Take the endless parade of “budget brand luxury sedans” that appear online. A Dacia that looks like a Bentley. A Hyundai that looks like a Rolls-Royce. A Skoda that suddenly thinks it’s wearing Italian tailoring.
They look brilliant. But the moment you think about the brand’s actual customer base, the idea collapses.
These manufacturers survive by being affordable, reliable, and rational. If they suddenly released a £120,000 flagship with doors that open like theatre curtains, their loyal customers would look at it and say:
“Lovely. But I’ll stick with the one that costs £18,000 and starts every morning.”
Fake concepts don’t care about this. They chase fantasy positioning. Real brands chase profitability.
One gets shared online. The other gets built.
Brand Risk
If manufacturers actually built half of what appears in these fake concept images, they would damage their brand overnight.
Brand identity is delicate. You can stretch it. You can evolve it. But you cannot replace it with something that looks like an automotive mid-life crisis.
Ferrari releasing a silent electric city hatchback? That would raise eyebrows.
Bentley releasing a budget crossover? That would cause a small riot in the showroom.
The fake concepts ignore this completely. They combine elements that would never survive a boardroom conversation.
It’s visual entertainment, not brand strategy.

Why People Believe It Anyway
This is the real heart of the issue.
People want these cars to exist.
They want Ferrari to build something absurdly fast and futuristic. They want Dacia to become luxury overnight. They want every brand to be more dramatic, more powerful, more expressive.
So when a fake concept appears, it satisfies that desire.
And the internet doesn’t run on facts.
It runs on excitement.
If it looks plausible and feels desirable, it gets believed. If it gets believed, it gets shared. And once it’s been shared enough times, it becomes part of the conversation — even if it was never real in the first place.
Potential Specifications
If a fake concept were to be taken seriously, here is what would be required to make it viable.
- Powertrain
Would need to be based on the brand’s existing engine or EV platform. For example, a “Ferrari Urbanetta” would require Ferrari’s current hybrid V8 or V12 architecture, not a random electric motor with fantasy output. - Power Output
Would have to align with the brand’s performance hierarchy. A flagship Ferrari crossover would realistically sit between 600–800 hp, matching current production hybrids. - Drivetrain
AWD would be essential for any high-performance SUV or crossover, using the manufacturer’s proven AWD systems. - Platform
Would need to share an existing architecture from the parent group to control cost. No one builds an entirely new platform for an internet fantasy. - Performance Estimates
0–60 mph would need to be competitive within the segment, typically sub-4 seconds for performance-focused brands. - Estimated Price Range
Would have to reflect brand positioning.

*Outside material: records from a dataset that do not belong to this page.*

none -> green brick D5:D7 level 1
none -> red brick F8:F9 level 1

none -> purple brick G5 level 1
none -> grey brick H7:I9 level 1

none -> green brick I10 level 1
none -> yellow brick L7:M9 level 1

If it wears a Ferrari badge, it cannot cost Dacia money. If it wears a Dacia badge, it cannot cost Ferrari money.

Reality Check
Could this be built?
Yes. Most fake concepts are technically possible if based on existing platforms and powertrains.

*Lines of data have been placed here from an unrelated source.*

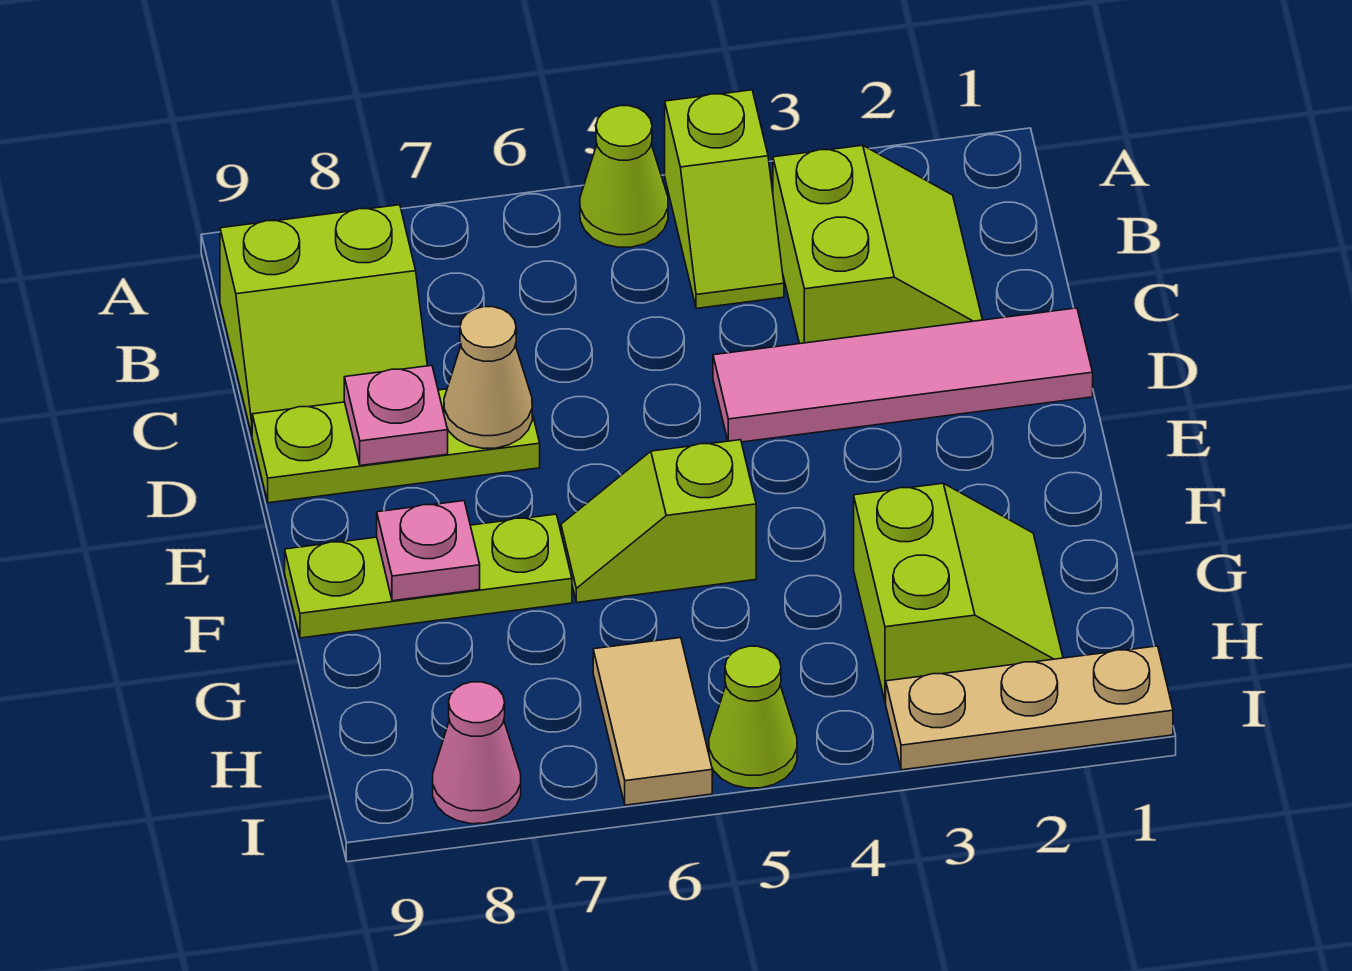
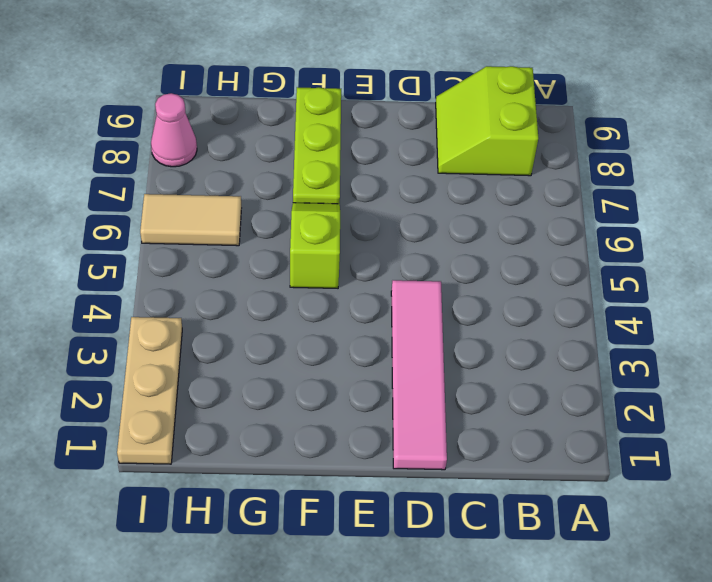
none -> lime slope A4:B4 level 1 top A
none -> lime cone A5 level 1
none -> lime slope B2:C3 level 1 top 3

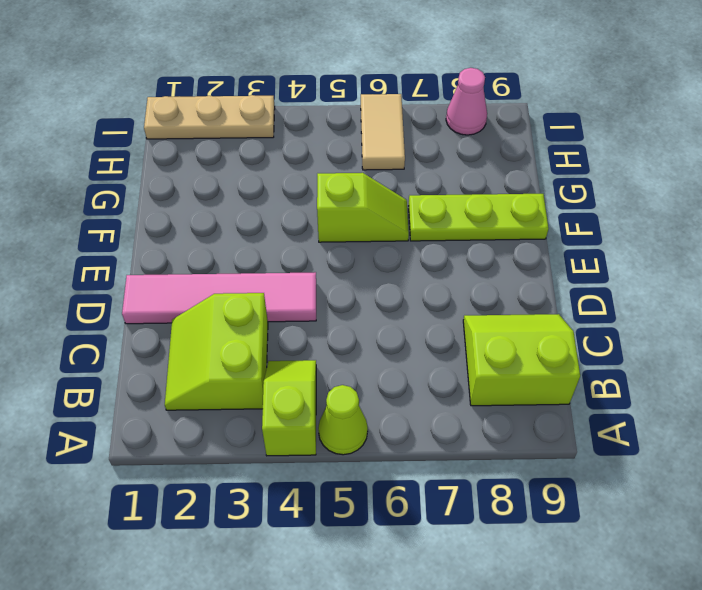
none -> lime plate D7:D9 level 1
none -> lime slope G2:H3 level 1 top 3
none -> lime cone I5 level 1

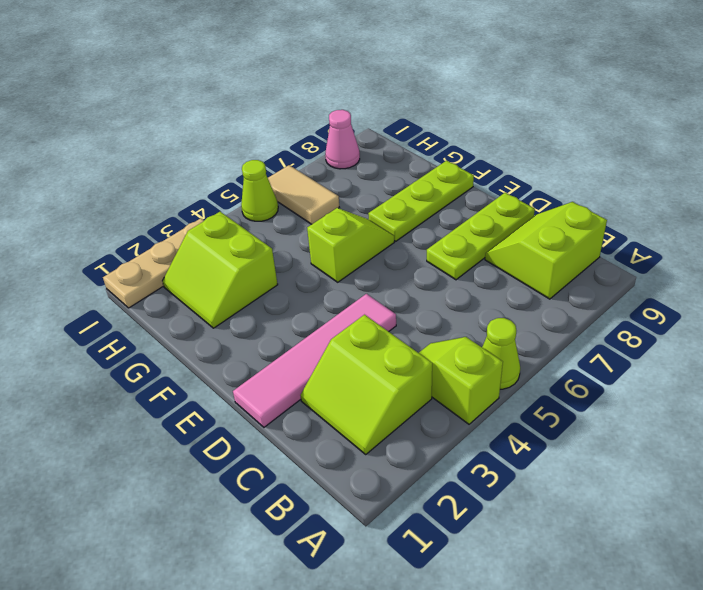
none -> tan cone D7 level 2
none -> pink plate D8 level 2
none -> pink plate F8 level 2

Would it make financial sense?
Rarely. The more extreme the concept, the smaller the market and the higher the risk.
Is there a realistic customer for it?
Only if the concept aligns with what the brand’s customers already expect from them.
Final Verdict
Fake car concepts online are not believed because they are convincing. They are believed because they are desirable.
The images look plausible. The ideas look exciting. And in a world where most new cars are getting increasingly similar, people will cling to anything that feels new, bold, or slightly unhinged.
That is why they get shared.
Not because they’re real.
Because they’re what people wish was real.
And until manufacturers start building cars that look as dramatic as the fantasies, this will keep happening.